▸ **YOUR INSTRUCTIONS**: Leave the images out, and otherwise write out each entry exactly.

********************

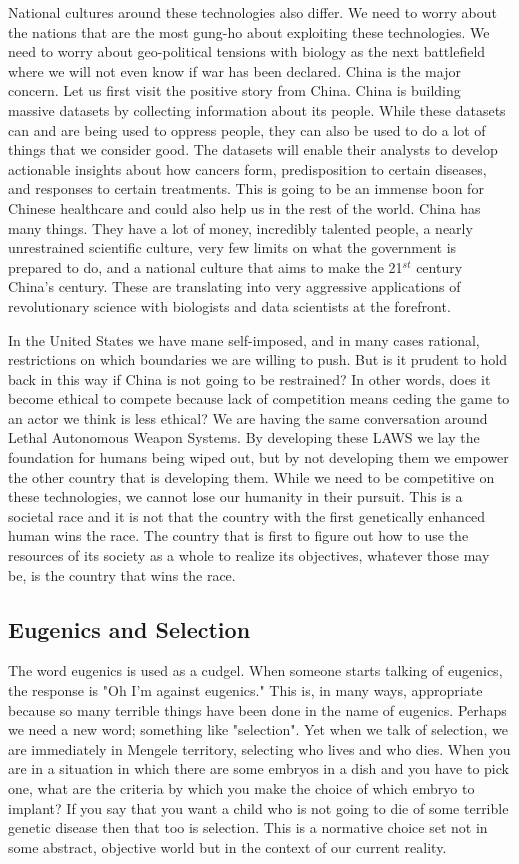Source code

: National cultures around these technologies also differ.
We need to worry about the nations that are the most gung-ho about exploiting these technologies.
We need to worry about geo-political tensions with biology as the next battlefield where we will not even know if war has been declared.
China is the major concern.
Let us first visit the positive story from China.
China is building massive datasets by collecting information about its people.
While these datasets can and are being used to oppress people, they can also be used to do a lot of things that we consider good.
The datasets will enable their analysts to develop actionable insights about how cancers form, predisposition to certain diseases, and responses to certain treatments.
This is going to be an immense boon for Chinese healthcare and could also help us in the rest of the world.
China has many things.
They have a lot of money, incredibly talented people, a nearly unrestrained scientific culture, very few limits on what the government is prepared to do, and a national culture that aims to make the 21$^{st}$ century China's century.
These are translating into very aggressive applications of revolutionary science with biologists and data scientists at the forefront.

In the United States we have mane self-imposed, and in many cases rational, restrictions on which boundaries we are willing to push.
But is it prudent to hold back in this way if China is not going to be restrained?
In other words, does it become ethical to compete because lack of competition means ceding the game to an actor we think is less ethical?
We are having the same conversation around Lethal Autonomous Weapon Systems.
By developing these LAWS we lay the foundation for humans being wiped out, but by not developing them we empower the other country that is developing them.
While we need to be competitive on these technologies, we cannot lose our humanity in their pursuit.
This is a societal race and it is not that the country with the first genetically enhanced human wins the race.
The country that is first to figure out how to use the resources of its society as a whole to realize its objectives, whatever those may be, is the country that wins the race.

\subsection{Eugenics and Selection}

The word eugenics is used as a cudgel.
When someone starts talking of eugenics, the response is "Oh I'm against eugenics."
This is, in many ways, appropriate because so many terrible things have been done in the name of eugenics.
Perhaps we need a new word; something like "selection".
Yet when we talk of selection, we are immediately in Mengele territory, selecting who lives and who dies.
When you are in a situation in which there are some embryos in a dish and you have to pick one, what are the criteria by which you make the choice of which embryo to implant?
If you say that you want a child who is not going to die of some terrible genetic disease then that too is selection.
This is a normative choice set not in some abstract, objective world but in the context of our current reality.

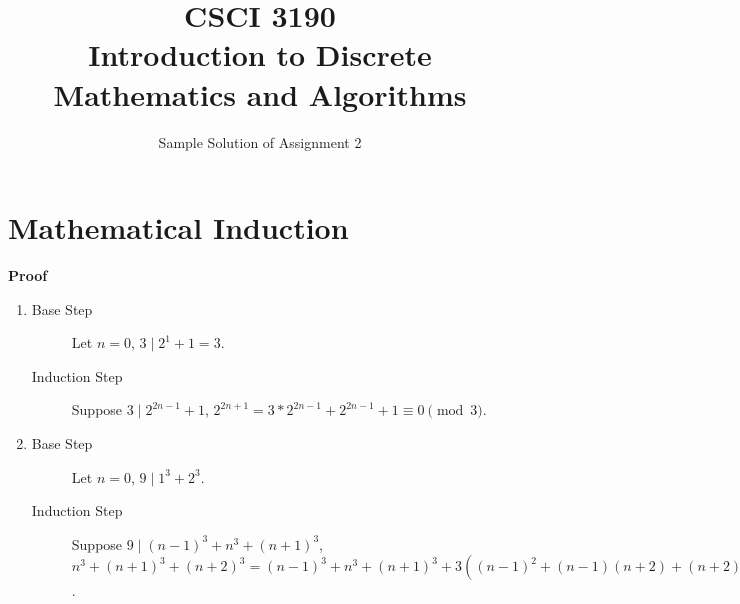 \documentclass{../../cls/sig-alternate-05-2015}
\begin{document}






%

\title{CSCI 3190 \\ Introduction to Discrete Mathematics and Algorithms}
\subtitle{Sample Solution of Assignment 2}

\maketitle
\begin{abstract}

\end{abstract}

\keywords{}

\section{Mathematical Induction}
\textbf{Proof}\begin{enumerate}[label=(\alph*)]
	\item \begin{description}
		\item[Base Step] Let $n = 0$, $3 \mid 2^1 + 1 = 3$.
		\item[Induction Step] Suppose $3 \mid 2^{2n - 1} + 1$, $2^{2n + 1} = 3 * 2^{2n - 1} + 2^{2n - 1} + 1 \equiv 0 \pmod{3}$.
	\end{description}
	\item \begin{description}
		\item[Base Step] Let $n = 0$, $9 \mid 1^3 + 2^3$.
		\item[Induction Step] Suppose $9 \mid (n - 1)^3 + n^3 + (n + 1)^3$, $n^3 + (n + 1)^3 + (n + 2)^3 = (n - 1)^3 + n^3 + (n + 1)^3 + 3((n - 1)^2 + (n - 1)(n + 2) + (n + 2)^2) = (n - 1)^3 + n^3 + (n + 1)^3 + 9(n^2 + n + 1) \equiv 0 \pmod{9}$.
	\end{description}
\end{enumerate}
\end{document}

********************

▸ **TASK OUTPUT**:
Source code

: National cultures around these technologies also differ.
We need to worry about the nations that are the most gung-ho about exploiting these technologies.
We need to worry about geo-political tensions with biology as the next battlefield where we will not even know if war has been declared.
China is the major concern.
Let us first visit the positive story from China.
China is building massive datasets by collecting information about its people.
While these datasets can and are being used to oppress people, they can also be used to do a lot of things that we consider good.
The datasets will enable their analysts to develop actionable insights about how cancers form, predisposition to certain diseases, and responses to certain treatments.
This is going to be an immense boon for Chinese healthcare and could also help us in the rest of the world.
China has many things.
They have a lot of money, incredibly talented people, a nearly unrestrained scientific culture, very few limits on what the government is prepared to do, and a national culture that aims to make the 21$^{st}$ century China's century.
These are translating into very aggressive applications of revolutionary science with biologists and data scientists at the forefront.

In the United States we have mane self-imposed, and in many cases rational, restrictions on which boundaries we are willing to push.
But is it prudent to hold back in this way if China is not going to be restrained?
In other words, does it become ethical to compete because lack of competition means ceding the game to an actor we think is less ethical?
We are having the same conversation around Lethal Autonomous Weapon Systems.
By developing these LAWS we lay the foundation for humans being wiped out, but by not developing them we empower the other country that is developing them.
While we need to be competitive on these technologies, we cannot lose our humanity in their pursuit.
This is a societal race and it is not that the country with the first genetically enhanced human wins the race.
The country that is first to figure out how to use the resources of its society as a whole to realize its objectives, whatever those may be, is the country that wins the race.

\subsection{Eugenics and Selection}

The word eugenics is used as a cudgel.
When someone starts talking of eugenics, the response is "Oh I'm against eugenics."
This is, in many ways, appropriate because so many terrible things have been done in the name of eugenics.
Perhaps we need a new word; something like "selection".
Yet when we talk of selection, we are immediately in Mengele territory, selecting who lives and who dies.
When you are in a situation in which there are some embryos in a dish and you have to pick one, what are the criteria by which you make the choice of which embryo to implant?
If you say that you want a child who is not going to die of some terrible genetic disease then that too is selection.
This is a normative choice set not in some abstract, objective world but in the context of our current reality.

 \documentclass{../../cls/sig-alternate-05-2015}
\begin{document}






%

\title{CSCI 3190 \\ Introduction to Discrete Mathematics and Algorithms}
\subtitle{Sample Solution of Assignment 2}

\maketitle
\begin{abstract}

\end{abstract}

\keywords{}

\section{Mathematical Induction}
\textbf{Proof}\begin{enumerate}[label=(\alph*)]
	\item \begin{description}
		\item[Base Step] Let $n = 0$, $3 \mid 2^1 + 1 = 3$.
		\item[Induction Step] Suppose $3 \mid 2^{2n - 1} + 1$, $2^{2n + 1} = 3 * 2^{2n - 1} + 2^{2n - 1} + 1 \equiv 0 \pmod{3}$.
	\end{description}
	\item \begin{description}
		\item[Base Step] Let $n = 0$, $9 \mid 1^3 + 2^3$.
		\item[Induction Step] Suppose $9 \mid (n - 1)^3 + n^3 + (n + 1)^3$, $n^3 + (n + 1)^3 + (n + 2)^3 = (n - 1)^3 + n^3 + (n + 1)^3 + 3((n - 1)^2 + (n - 1)(n + 2) + (n + 2)^2) = (n - 1)^3 + n^3 + (n + 1)^3 + 9(n^2 + n + 1) \equiv 0 \pmod{9}$.
	\end{description}
\end{enumerate}
\end{document}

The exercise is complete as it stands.